■ **Selected passage**
========
Automate Instance Hygiene with AWS SSM: Maintenance Windows
Using SSM Maintenance Windows to automate SSM Documents, tracking historical invocations, and storing their log output in S3
Last time we looked at writing our own SSM Command Document for the purpose of executing a healthcheck script on a set of EC2 instances across multiple platforms.
In this post we’ll be exploring how we can automate this using maintenance windows - also within the SSM suite. This is something I’ve covered before, but want to extend on that to show how its done.
tl;dr
- We can use SSM Maintenance Windows to automate our newly created command documents on a schedule
- Multiple command documents can be combined in a maintenance window, such as a patching event followed by a healthcheck
- This provides us with a means of viewing historical invocations on whatever workflow we’ve automated
- By storing command outputs to S3, we can ensure we can recover logs that are too large to display in the console
- Using S3 Lifecycle Rules we can remove aged logs
Once again all the Terraform code for this post is available on GitHub. It is split into two parts:
- aws-ssm-automation-1-barebones is for the barebones walkthrough
- aws-ssm-automation-1-logging is for the logging enhancement
Intro to Maintenance Windows
Maintenance Windows, are a means of executing some automation workflow in your AWS estate on a schedule. Got an SSM Document you’ve written and want it automated? What about a Lambda you want invoked at a regular schedule? Or maybe it’s a Step Function? Whatever the use case, Maintenance Windows are for you - just don’t be fooled by the name - they don’t necessarily have to be just for maintenance!
Similarities to EventBridge Rules
“But wait”, I hear you ask, “don’t CloudWatch/EventBridge Rules also allow you to invoke events on a schedule too?”
Yes they do - both Maintenance Windows and EventBridge Rules (the bigger sibling of CloudWatch Rules) use cron expressions to define the schedule they should run on. The primary difference between the two is that Maintenance Windows allow you to specify the timezone that the cron expression adheres to, whereas EventBridge is tied to UTC.
So using maintenance windows can be handy if you’re in a non-UTC timezone and you don’t have to constantly convert your local timezone to UTC to schedule events. More importantly, maintenance windows will respect daylight savings time (DST) if your timezone observes it, so you can be sure your automation will be invoked at the same time in the specified timezone throughout the year.
========
■ **Supplied data**
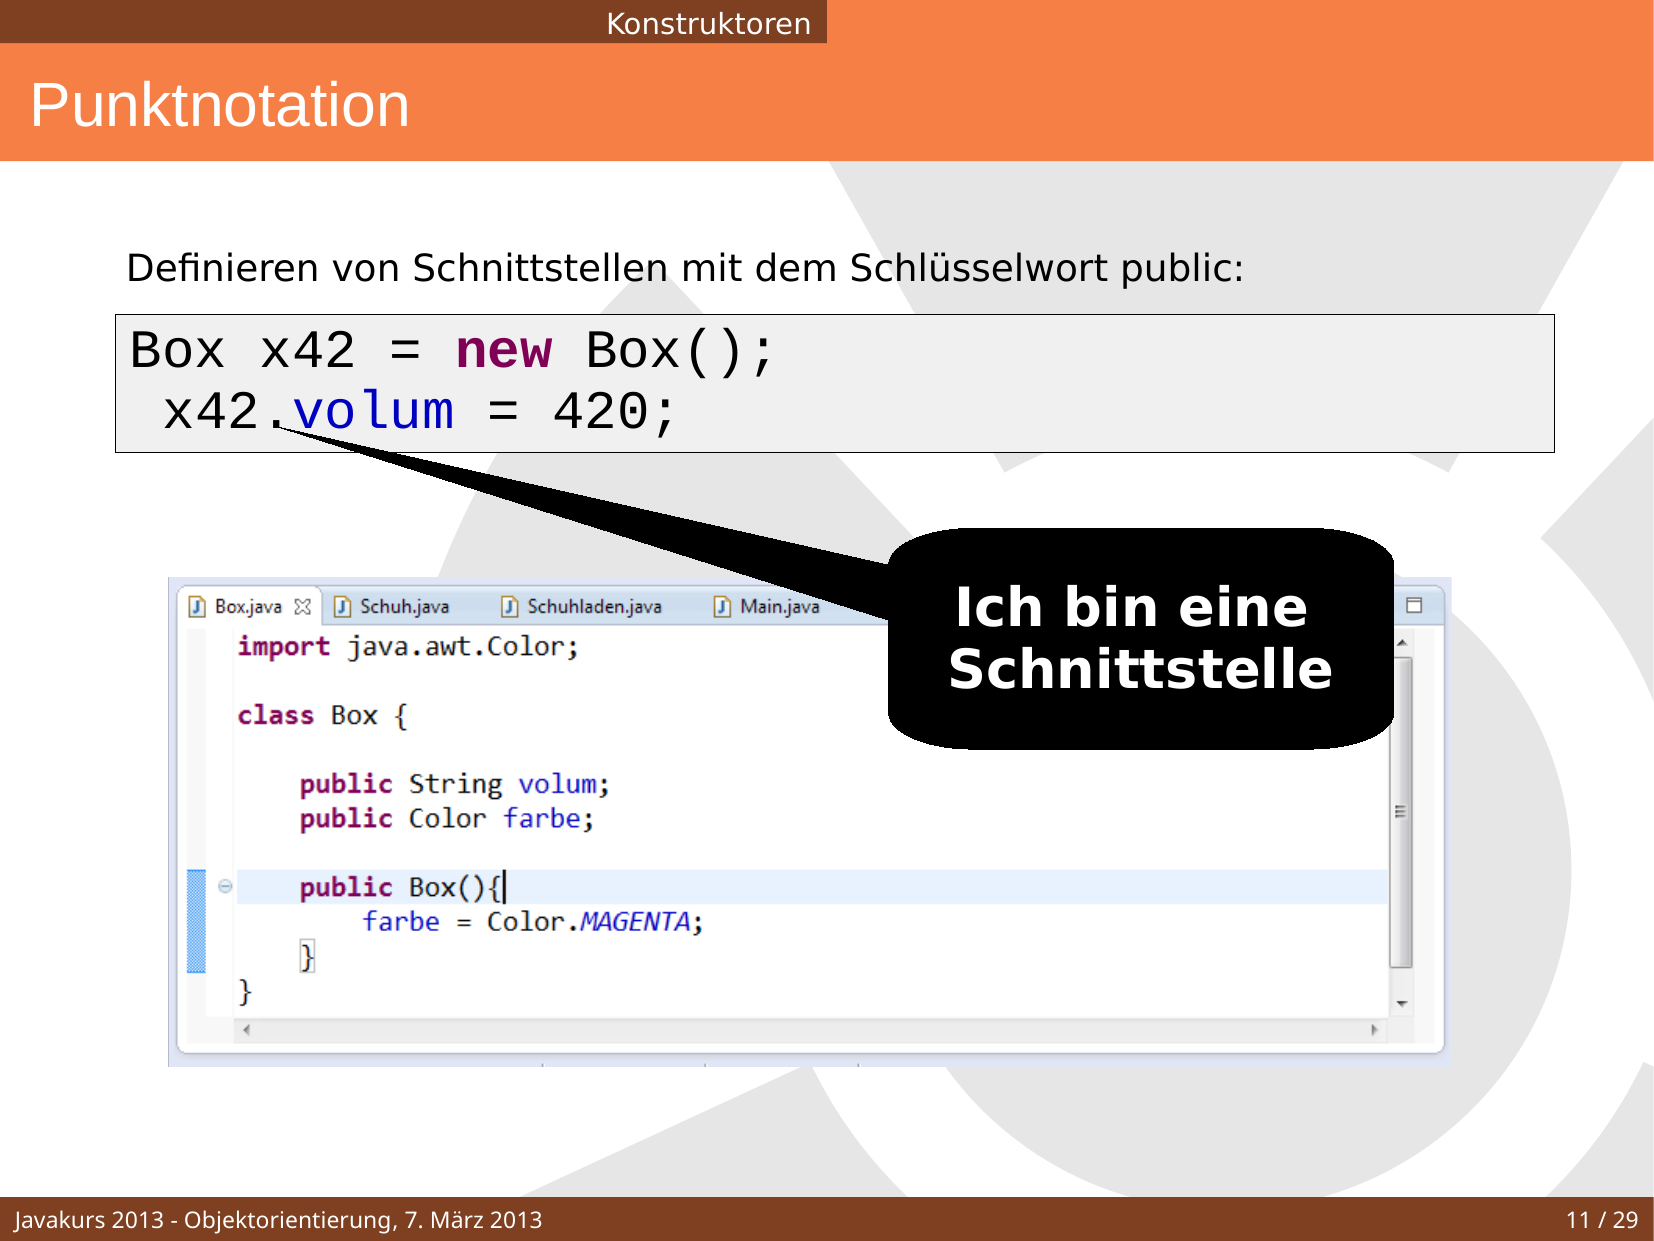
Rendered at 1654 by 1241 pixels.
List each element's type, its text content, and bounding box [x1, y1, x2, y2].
========
■ **Complete the following**
(1) In the post on SSM Maintenance Windows, the section "Intro to Maintenance Windows" names the kinds of automation a Maintenance Window can run on a schedule. List all of them.
(2) Extend the post on SSM Maintenance Windows, starting after its final paragraph about daylight savings time.

■ **The results**
(1)
- An SSM Document
- A Lambda
- A Step Function

(2)
On the other hand, EventBridge Rules are fixed to UTC; meaning if your timezone does observe DST, then you’ll find your automation could be off by an hour for some portion of the year (unless you change it of course - but who wants to be changing automation twice a year??).
I don’t think I’ve ever met a software engineer that’s a fan of DST!
Notably as well, you can view the execution history of maintenance windows as they’ve occurred in the past, allowing you to quickly see whether a particular invocation was successful or not - and drill down into any failures.
I’m not bashing EventBridge Rules, in fact, it is easier to set up than Maintenance Windows. But there’s always the right tool for the job.
For the rest of this post, we’re going to be exploring how to automate the command document we created last time. Later on in the series we’ll be looking at using maintenance windows to automate automation documents.
Automating command documents with maintenance windows
So what’s the purpose of creating the command document we achieved last time? Well we’re not going to be manually invoking it like what we have been doing so far - as engineers we need to be automating as many repetitive tasks as possible.
To summarise where we are now, we’ve produced a Command document which when executed, automates the following:
- Downloads a healthcheck script from S3
- Executes the healthcheck script, failing the command invocation if healthcheck does not pass
Healthchecks are important to run both continuously in our environment, as a means of monitoring and verifying the estate is working as intended, before your users notice. They are also necessary to run after a change has been introduced to the environment, such as a new code deployment, or even a patching event via the AWS-RunPatchBaseline document.
Barebones maintenance window with AWS-RunPatchBaseline
We’re going to use Terraform again to build out a minimal maintenance window. You can view the code for it here. You’ll notice the repository this file sits in is identical to the one from the first post, except I’ve included the new resources that will enable us to accomplish the requirement.
Here is a breakdown of each of the resources we’re going to create.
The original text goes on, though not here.